(Spatial object tracking data)
_____

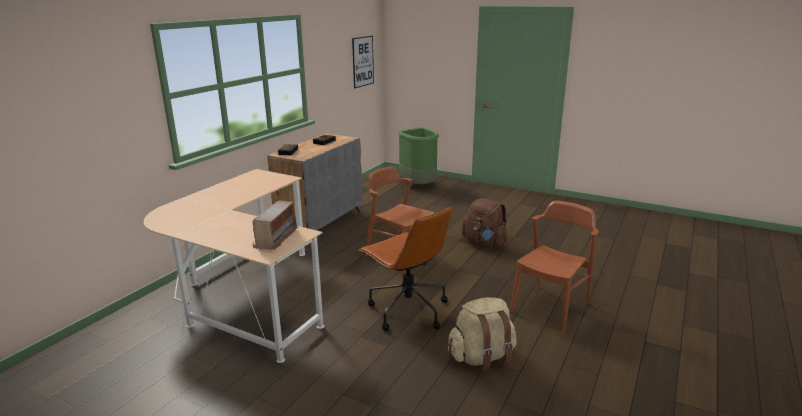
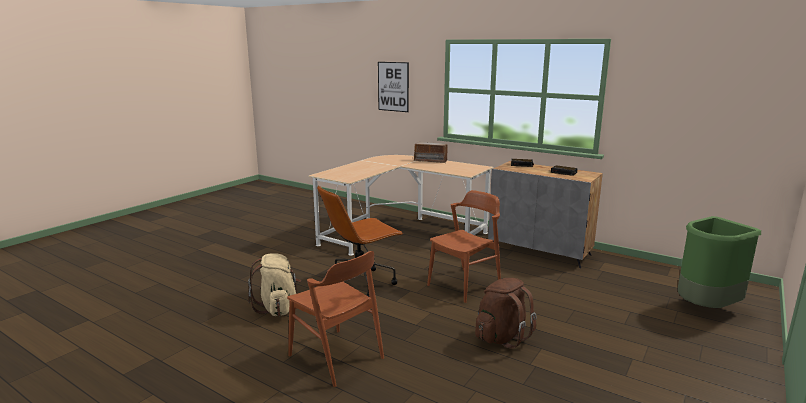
camera: 95 degrees right, 5 degrees down
(277, 238) = (344, 175): radio -> radio (430, 161)
(363, 61) = (746, 111): picture -> picture (393, 86)

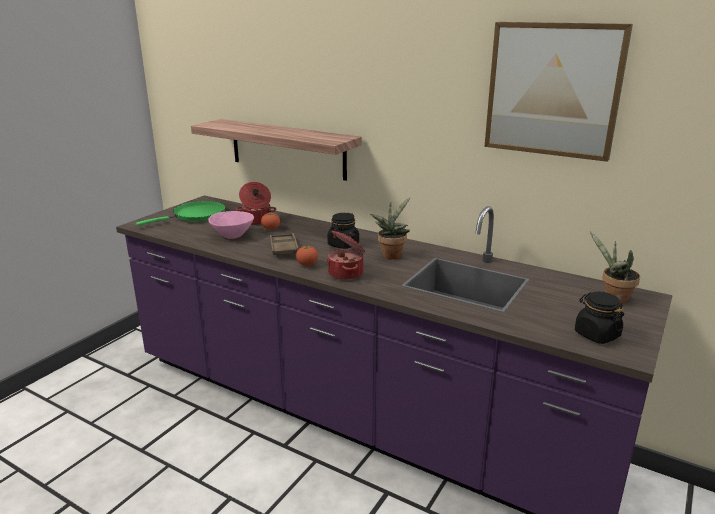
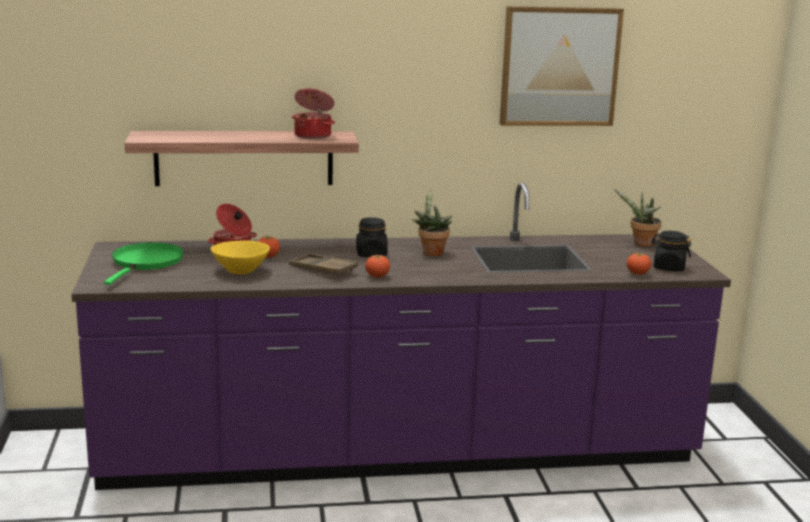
camera: 40 degrees left, 5 degrees down
(232, 235) = (240, 271): pink bowl -> yellow bowl
(347, 273) = (426, 274): cooking pot -> cooking pot (313, 135)
(545, 331) = (637, 274): none -> tomato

_____

Your assignment: Copy all of the data above exactly. Leave out every picture.

Answer to the exercise:
camera: 95 degrees right, 5 degrees down
(277, 238) = (344, 175): radio -> radio (430, 161)
(363, 61) = (746, 111): picture -> picture (393, 86)

camera: 40 degrees left, 5 degrees down
(232, 235) = (240, 271): pink bowl -> yellow bowl
(347, 273) = (426, 274): cooking pot -> cooking pot (313, 135)
(545, 331) = (637, 274): none -> tomato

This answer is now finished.